**EXCERPT:**
>>>
The fact that the lack of sleep has a bad impact on the face may seem obvious to many of us, but the research team led by Dr. Elma Baron has demonstrated it scientifically .
“Our study is the first to conclusively demonstrate that inadequate sleep is correlated with reduced skin health and accelerates skin aging. Sleep deprived women show signs of premature skin aging and a decrease in their skin’s ability to recover after sun exposure,” said Dr. Baron, Director of the Skin Study Center at UH Case Medical Center and Associate Professor of Dermatology at Case Western Reserve University School of Medicine.
Intrinsic skin aging signs
The study involved 60 pre-menopausal women between the ages of 30 and 49, with half of participants falling into the poor quality sleep category. The classification was made on the basis of average duration of sleep and the Pittsburgh Sleep Quality Index, a standard questionnaire-based assessment of sleep quality. The study involved a visual skin evaluation and participation in several non-invasive skin challenge tests including UV light exposure and skin barrier disruption. Additionally, participants filled out a sleep log for one week to quantify sleep duration.
<<<
**ENTRIES SUPPLIED:**
>>>
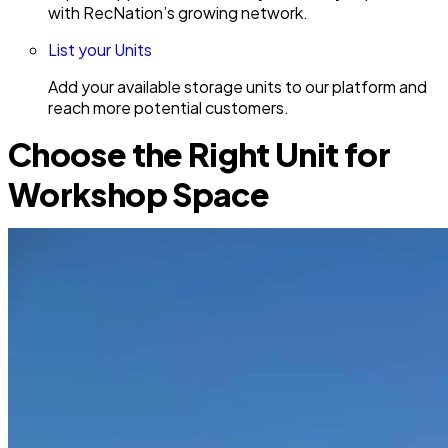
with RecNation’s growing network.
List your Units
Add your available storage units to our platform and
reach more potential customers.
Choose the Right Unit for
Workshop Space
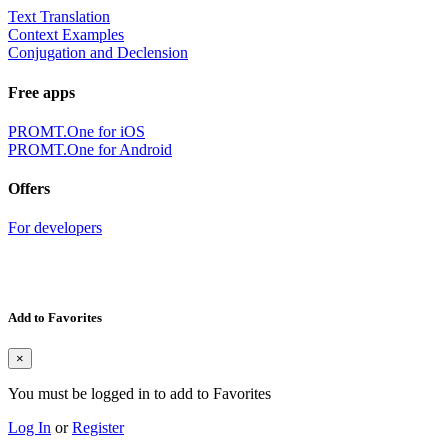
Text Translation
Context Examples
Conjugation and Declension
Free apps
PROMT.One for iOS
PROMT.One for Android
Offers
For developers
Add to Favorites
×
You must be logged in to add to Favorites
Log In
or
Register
<<<
**TASKS:**
**A)** In the sleep and skin study, why did participants keep a sleep log for one week?
**B)** How many women took part in the sleep and skin study, and what was their age range?
**C)** Transcribe the sleep and skin study text, everything from "The fact that" down to "School of Medicine.".
The records have no connection to the text about sleep and skin aging.

**PER-TASK OUTPUTS:**
**A)** Participants kept a sleep log for one week so that their sleep duration could be quantified.

**B)** Sixty pre-menopausal women between the ages of 30 and 49 took part.

**C)**
The fact that the lack of sleep has a bad impact on the face may seem obvious to many of us, but the research team led by Dr. Elma Baron has demonstrated it scientifically .
“Our study is the first to conclusively demonstrate that inadequate sleep is correlated with reduced skin health and accelerates skin aging. Sleep deprived women show signs of premature skin aging and a decrease in their skin’s ability to recover after sun exposure,” said Dr. Baron, Director of the Skin Study Center at UH Case Medical Center and Associate Professor of Dermatology at Case Western Reserve University School of Medicine.